An Austin grand jury indicted Perry in August on charges of abuse of official power and coercion of a public servant. He's accused of publicly threatening, then carrying out, a veto of state funding for public corruption prosecutors after the unit's Democratic district attorney refused to resign following a drunken driving conviction.

Perry made his first court appearance Nov. 6. He calls the case a political witch hunt and says he'd issue the veto again.

His attorneys have also sought to have the charges against Perry dismissed on constitutional grounds, but Richardson has yet to have a hearing on that challenge and isn't expected to rule on it for weeks.

The day before Richardson's ruling, Perry's defense team filed a 28-page brief asserting that the case shouldn't continue because Perry's actions were protected by the constitutional powers of his office. They also bristled at McCrum's past suggestions that the governor wasn't above the law in arguing that his fate should be decided by a jury - just like any criminal defendant.
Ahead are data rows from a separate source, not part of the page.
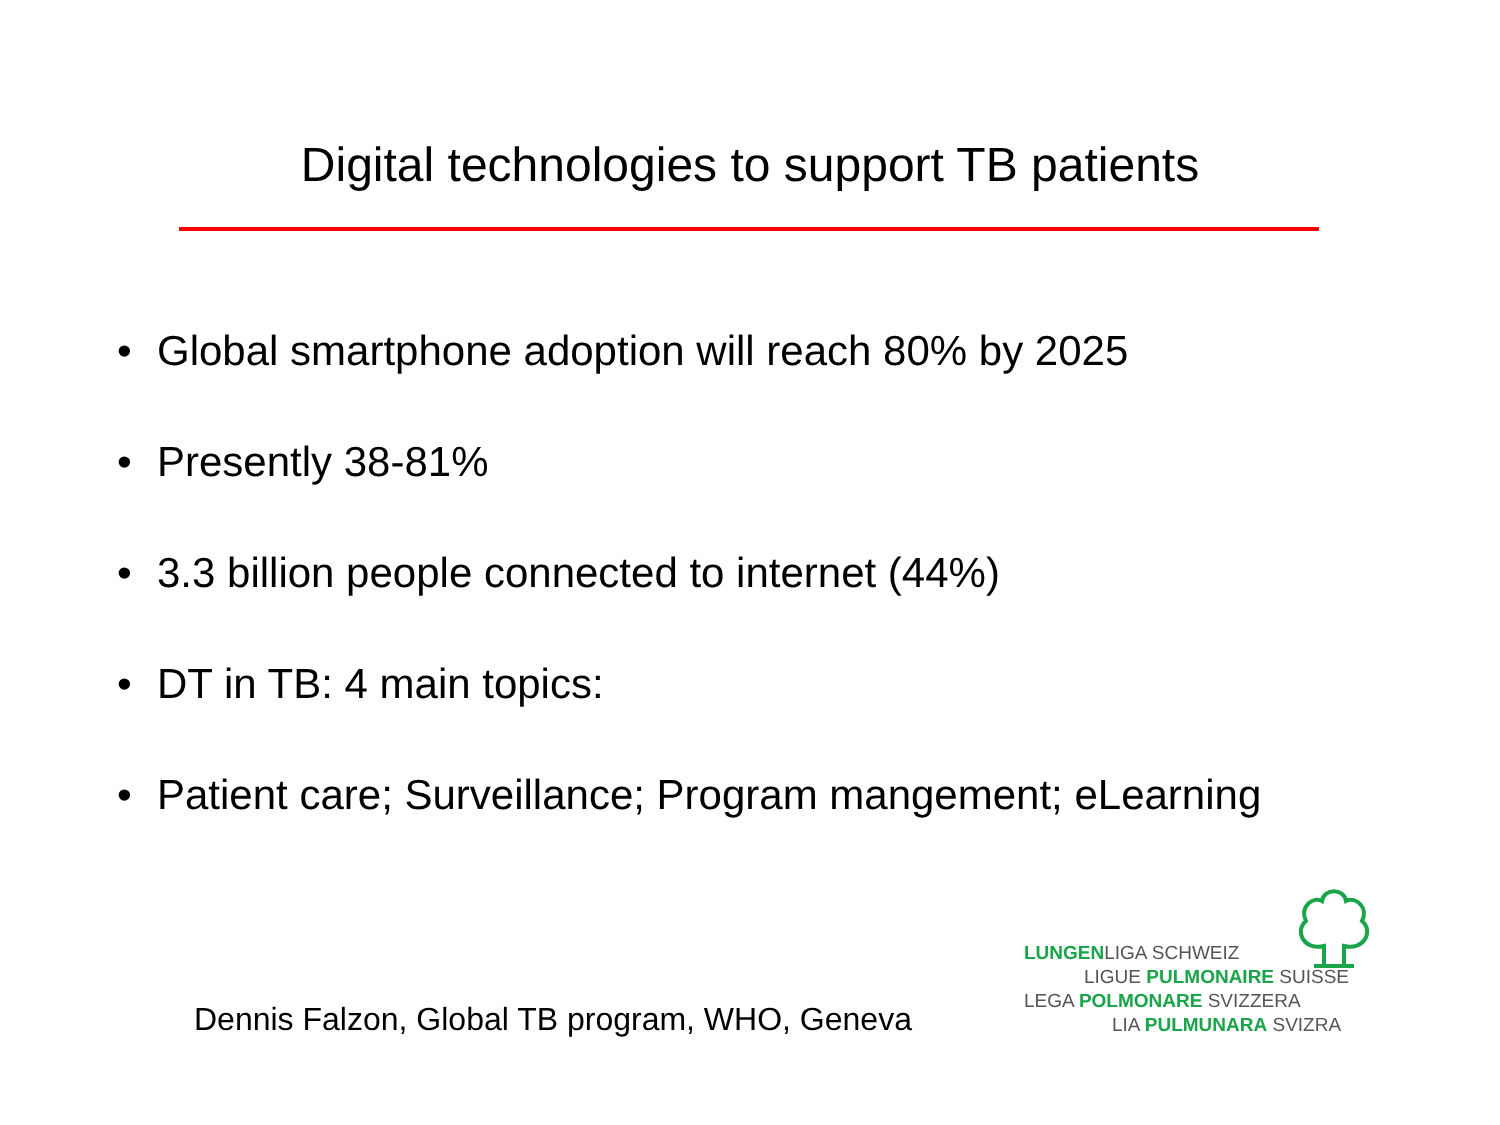Digital technologies to support TB patients
• Global smartphone adoption will reach 80% by 2025
• Presently 38-81%
• 3.3 billion people connected to internet (44%)
• DT in TB: 4 main topics:
• Patient care; Surveillance; Program mangement; eLearning
Dennis Falzon, Global TB program, WHO, Geneva
LUNGENLIGA SCHWEIZ
LIGUE PULMONAIRE SUISSE
LEGA POLMONARE SVIZZERA
LIA PULMUNARA SVIZRA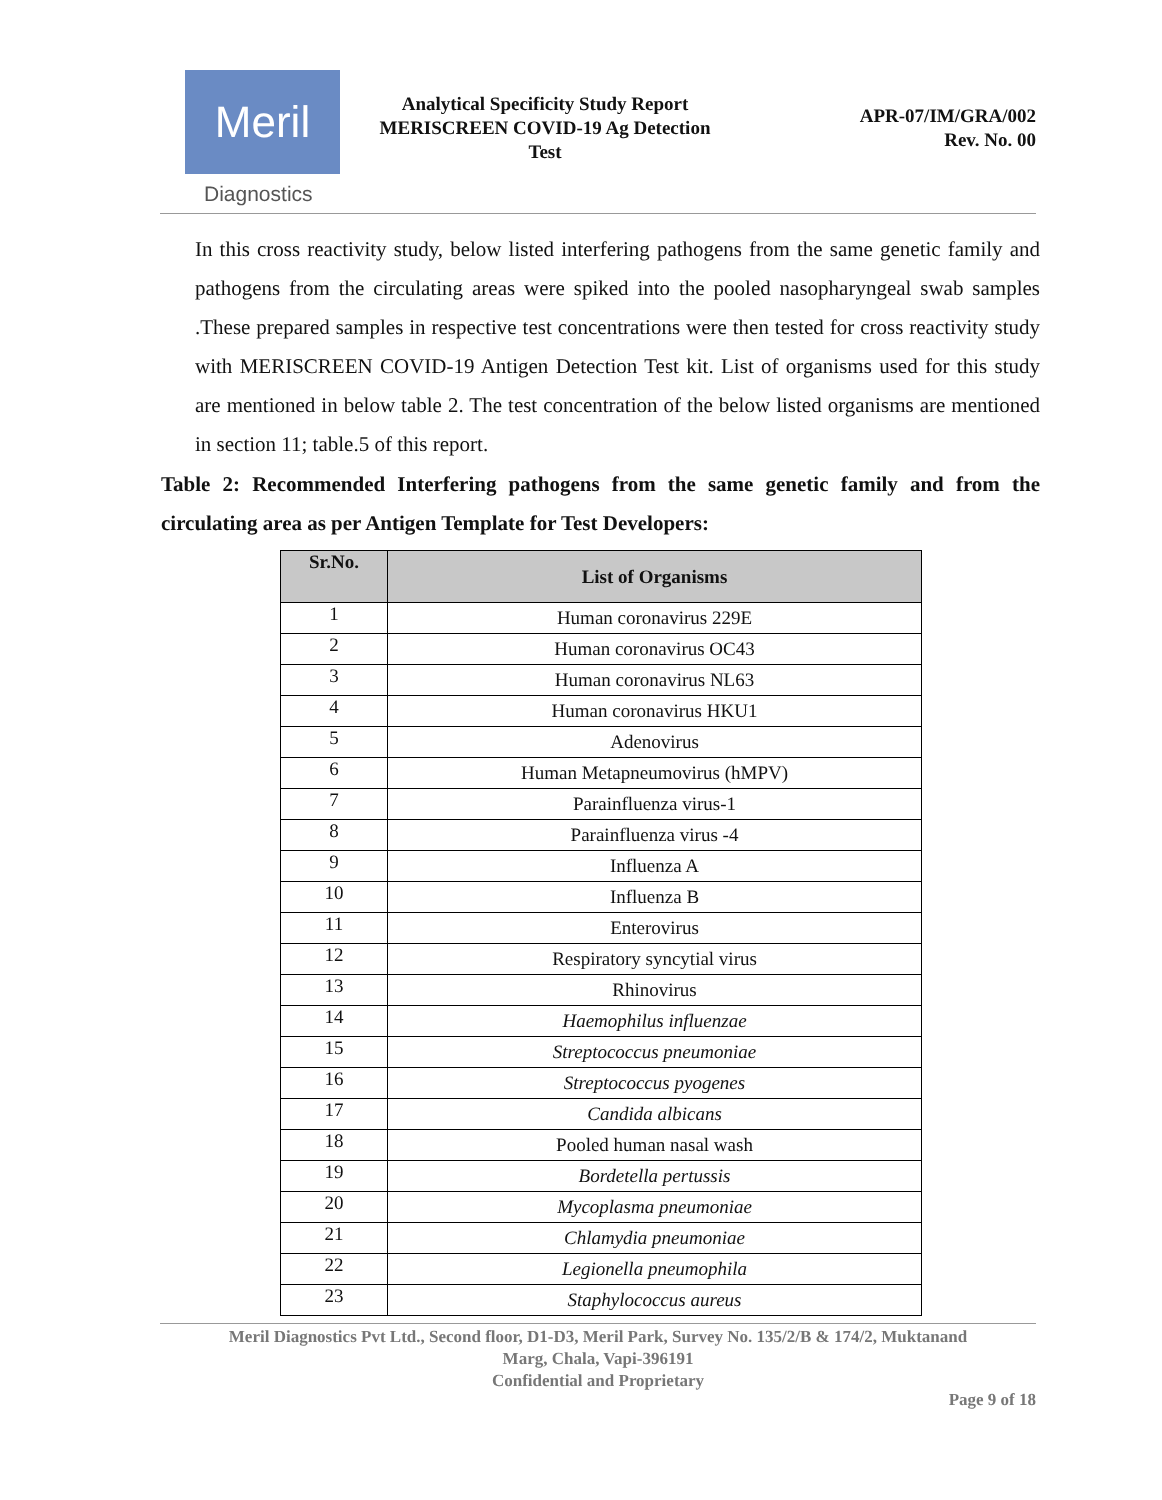Meril
Diagnostics
Analytical Specificity Study Report
MERISCREEN COVID-19 Ag Detection
Test
APR-07/IM/GRA/002
Rev. No. 00
In this cross reactivity study, below listed interfering pathogens from the same genetic family and pathogens from the circulating areas were spiked into the pooled nasopharyngeal swab samples .These prepared samples in respective test concentrations were then tested for cross reactivity study with MERISCREEN COVID-19 Antigen Detection Test kit. List of organisms used for this study are mentioned in below table 2. The test concentration of the below listed organisms are mentioned in section 11; table.5 of this report.
Table 2: Recommended Interfering pathogens from the same genetic family and from the circulating area as per Antigen Template for Test Developers:
| Sr.No. | List of Organisms |
| --- | --- |
| 1 | Human coronavirus 229E |
| 2 | Human coronavirus OC43 |
| 3 | Human coronavirus NL63 |
| 4 | Human coronavirus HKU1 |
| 5 | Adenovirus |
| 6 | Human Metapneumovirus (hMPV) |
| 7 | Parainfluenza virus-1 |
| 8 | Parainfluenza virus -4 |
| 9 | Influenza A |
| 10 | Influenza B |
| 11 | Enterovirus |
| 12 | Respiratory syncytial virus |
| 13 | Rhinovirus |
| 14 | Haemophilus influenzae |
| 15 | Streptococcus pneumoniae |
| 16 | Streptococcus pyogenes |
| 17 | Candida albicans |
| 18 | Pooled human nasal wash |
| 19 | Bordetella pertussis |
| 20 | Mycoplasma pneumoniae |
| 21 | Chlamydia pneumoniae |
| 22 | Legionella pneumophila |
| 23 | Staphylococcus aureus |
Meril Diagnostics Pvt Ltd., Second floor, D1-D3, Meril Park, Survey No. 135/2/B & 174/2, Muktanand
Marg, Chala, Vapi-396191
Confidential and Proprietary
Page 9 of 18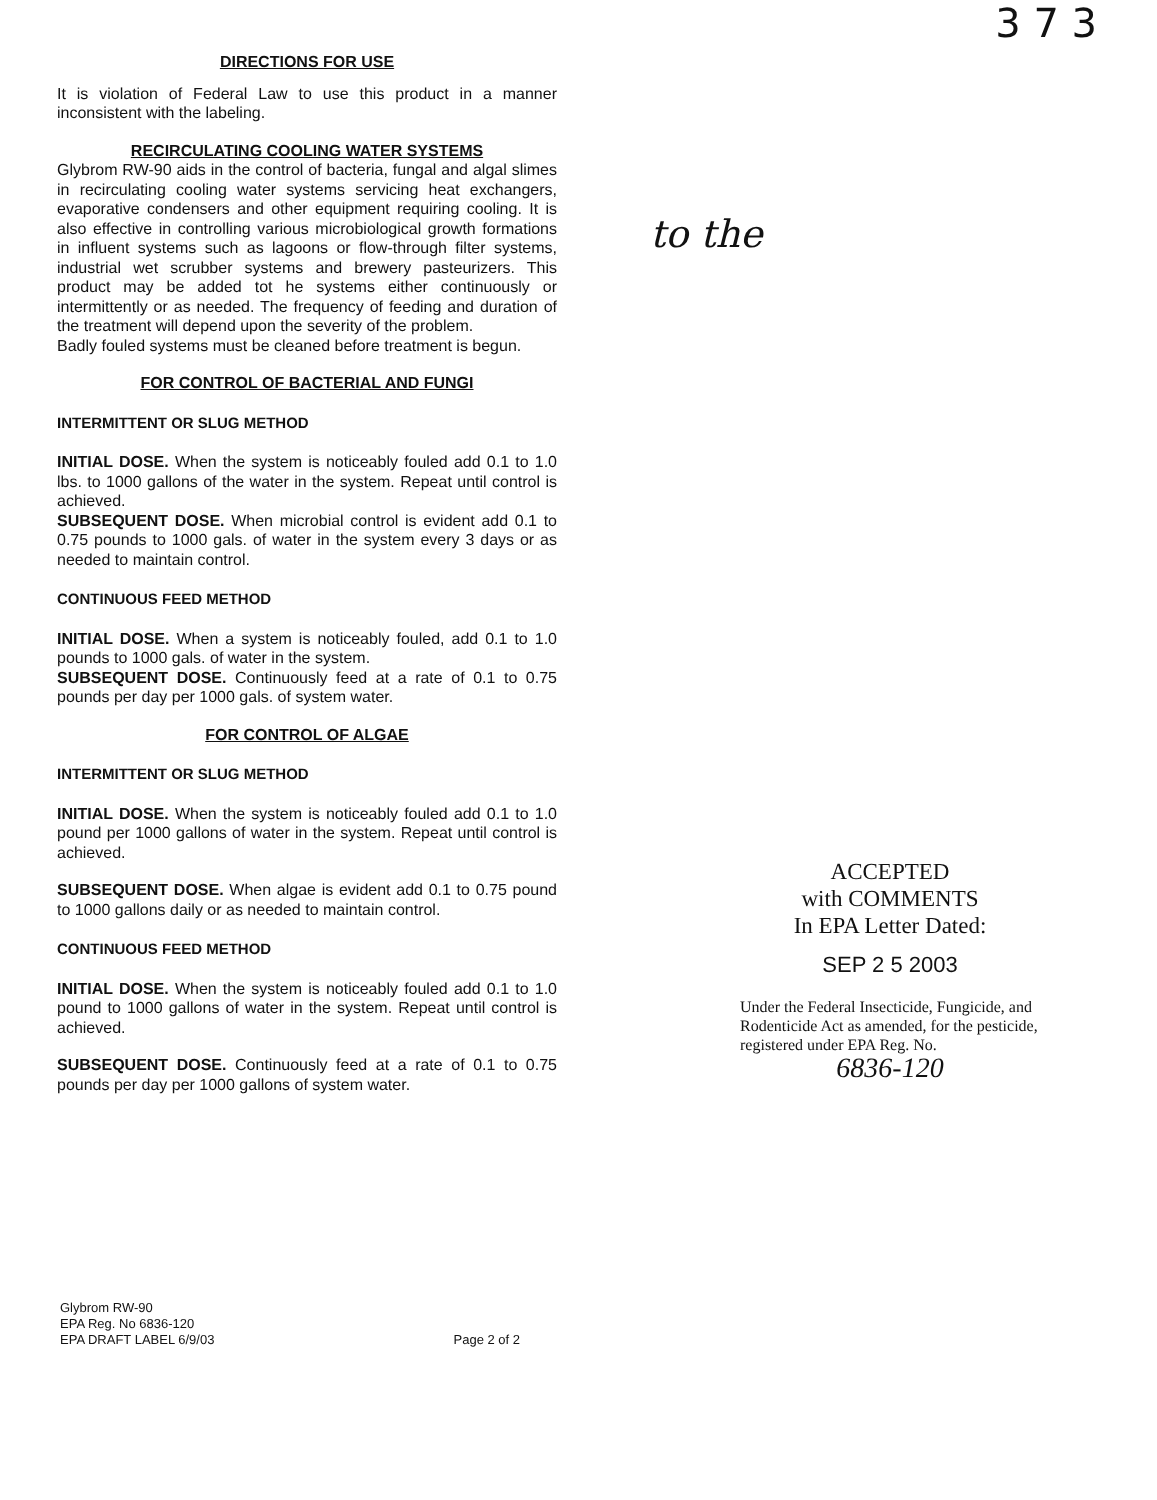3 7 3
to the
DIRECTIONS FOR USE
It is violation of Federal Law to use this product in a manner inconsistent with the labeling.
RECIRCULATING COOLING WATER SYSTEMS
Glybrom RW-90 aids in the control of bacteria, fungal and algal slimes in recirculating cooling water systems servicing heat exchangers, evaporative condensers and other equipment requiring cooling. It is also effective in controlling various microbiological growth formations in influent systems such as lagoons or flow-through filter systems, industrial wet scrubber systems and brewery pasteurizers. This product may be added tot he systems either continuously or intermittently or as needed. The frequency of feeding and duration of the treatment will depend upon the severity of the problem.
Badly fouled systems must be cleaned before treatment is begun.
FOR CONTROL OF BACTERIAL AND FUNGI
INTERMITTENT OR SLUG METHOD
INITIAL DOSE. When the system is noticeably fouled add 0.1 to 1.0 lbs. to 1000 gallons of the water in the system. Repeat until control is achieved.
SUBSEQUENT DOSE. When microbial control is evident add 0.1 to 0.75 pounds to 1000 gals. of water in the system every 3 days or as needed to maintain control.
CONTINUOUS FEED METHOD
INITIAL DOSE. When a system is noticeably fouled, add 0.1 to 1.0 pounds to 1000 gals. of water in the system.
SUBSEQUENT DOSE. Continuously feed at a rate of 0.1 to 0.75 pounds per day per 1000 gals. of system water.
FOR CONTROL OF ALGAE
INTERMITTENT OR SLUG METHOD
INITIAL DOSE. When the system is noticeably fouled add 0.1 to 1.0 pound per 1000 gallons of water in the system. Repeat until control is achieved.
SUBSEQUENT DOSE. When algae is evident add 0.1 to 0.75 pound to 1000 gallons daily or as needed to maintain control.
CONTINUOUS FEED METHOD
INITIAL DOSE. When the system is noticeably fouled add 0.1 to 1.0 pound to 1000 gallons of water in the system. Repeat until control is achieved.
SUBSEQUENT DOSE. Continuously feed at a rate of 0.1 to 0.75 pounds per day per 1000 gallons of system water.
ACCEPTED
with COMMENTS
In EPA Letter Dated:
SEP 2 5 2003
Under the Federal Insecticide, Fungicide, and Rodenticide Act as amended, for the pesticide, registered under EPA Reg. No.
6836-120
Glybrom RW-90
EPA Reg. No 6836-120
EPA DRAFT LABEL 6/9/03
Page 2 of 2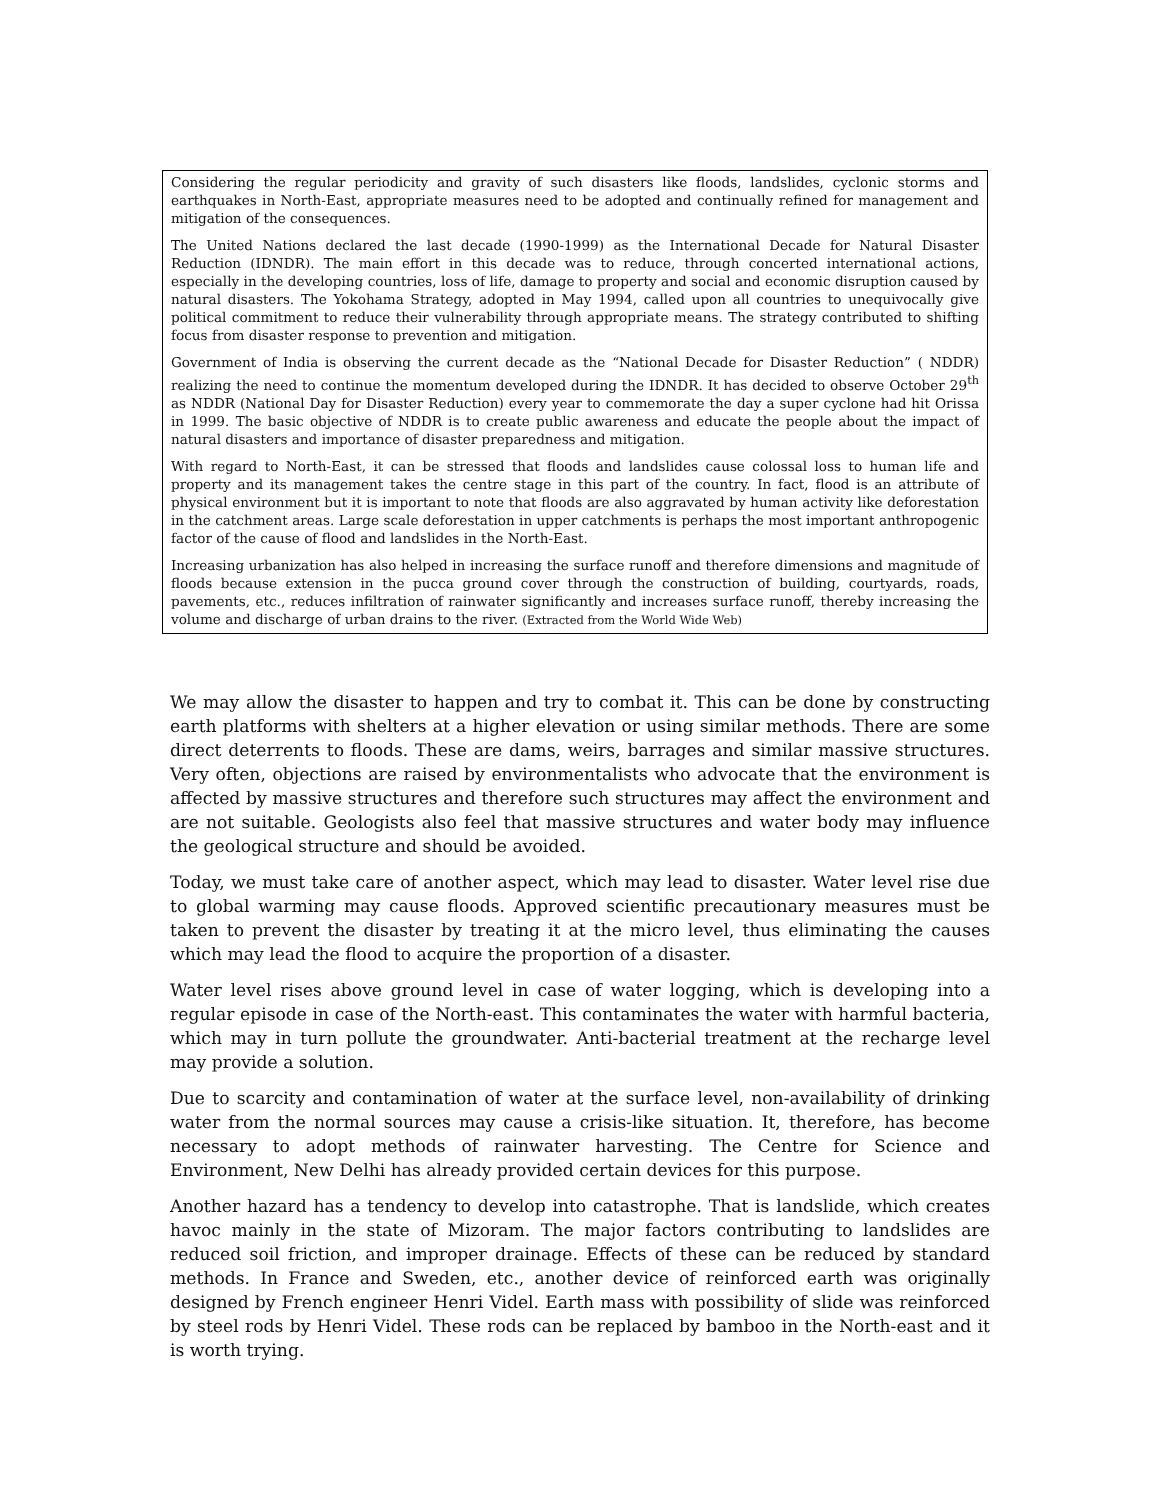Considering the regular periodicity and gravity of such disasters like floods, landslides, cyclonic storms and earthquakes in North-East, appropriate measures need to be adopted and continually refined for management and mitigation of the consequences.
The United Nations declared the last decade (1990-1999) as the International Decade for Natural Disaster Reduction (IDNDR). The main effort in this decade was to reduce, through concerted international actions, especially in the developing countries, loss of life, damage to property and social and economic disruption caused by natural disasters. The Yokohama Strategy, adopted in May 1994, called upon all countries to unequivocally give political commitment to reduce their vulnerability through appropriate means. The strategy contributed to shifting focus from disaster response to prevention and mitigation.
Government of India is observing the current decade as the “National Decade for Disaster Reduction” ( NDDR) realizing the need to continue the momentum developed during the IDNDR. It has decided to observe October 29<sup>th</sup> as NDDR (National Day for Disaster Reduction) every year to commemorate the day a super cyclone had hit Orissa in 1999. The basic objective of NDDR is to create public awareness and educate the people about the impact of natural disasters and importance of disaster preparedness and mitigation.
With regard to North-East, it can be stressed that floods and landslides cause colossal loss to human life and property and its management takes the centre stage in this part of the country. In fact, flood is an attribute of physical environment but it is important to note that floods are also aggravated by human activity like deforestation in the catchment areas. Large scale deforestation in upper catchments is perhaps the most important anthropogenic factor of the cause of flood and landslides in the North-East.
Increasing urbanization has also helped in increasing the surface runoff and therefore dimensions and magnitude of floods because extension in the pucca ground cover through the construction of building, courtyards, roads, pavements, etc., reduces infiltration of rainwater significantly and increases surface runoff, thereby increasing the volume and discharge of urban drains to the river. (Extracted from the World Wide Web)
We may allow the disaster to happen and try to combat it. This can be done by constructing earth platforms with shelters at a higher elevation or using similar methods. There are some direct deterrents to floods. These are dams, weirs, barrages and similar massive structures. Very often, objections are raised by environmentalists who advocate that the environment is affected by massive structures and therefore such structures may affect the environment and are not suitable. Geologists also feel that massive structures and water body may influence the geological structure and should be avoided.
Today, we must take care of another aspect, which may lead to disaster. Water level rise due to global warming may cause floods. Approved scientific precautionary measures must be taken to prevent the disaster by treating it at the micro level, thus eliminating the causes which may lead the flood to acquire the proportion of a disaster.
Water level rises above ground level in case of water logging, which is developing into a regular episode in case of the North-east. This contaminates the water with harmful bacteria, which may in turn pollute the groundwater. Anti-bacterial treatment at the recharge level may provide a solution.
Due to scarcity and contamination of water at the surface level, non-availability of drinking water from the normal sources may cause a crisis-like situation. It, therefore, has become necessary to adopt methods of rainwater harvesting. The Centre for Science and Environment, New Delhi has already provided certain devices for this purpose.
Another hazard has a tendency to develop into catastrophe. That is landslide, which creates havoc mainly in the state of Mizoram. The major factors contributing to landslides are reduced soil friction, and improper drainage. Effects of these can be reduced by standard methods. In France and Sweden, etc., another device of reinforced earth was originally designed by French engineer Henri Videl. Earth mass with possibility of slide was reinforced by steel rods by Henri Videl. These rods can be replaced by bamboo in the North-east and it is worth trying.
"This invalid prosecution cannot go to trial - not because Governor Perry is above the law, but because everything he is accused of this case is absolutely protected," the attorneys wrote Monday.

Perry didn't seek re-election but is seriously considering a second White House run after his 2012 bid flamed out in a series of memorable gaffes. He said he may announce a decision by May or June.

Top national Republicans initially lined up to praise Perry and decry the criminal case against him, but they've been less vocal about their support as the case drags on.

In arguing that it should be tossed out because of technicalities, Perry's lead attorney, Houston-based Tony Buzbee, had repeatedly cited the U.S. Constitution and said it should apply to all matters, no matter how small.

"If you're going to take away someone's freedom, it's not too much to ask you follow the letter of the law," Buzbee said in Richardson's courtroom this month. "If we start picking and choosing which parts of the Constitution that we're going to follow, that's utter chaos. That's anarchy."

McCrum countered that he'd followed procedure and that a jury should decide the case. In court, the special prosecutor repeatedly referred to "Mr. Perry," rather than calling him governor.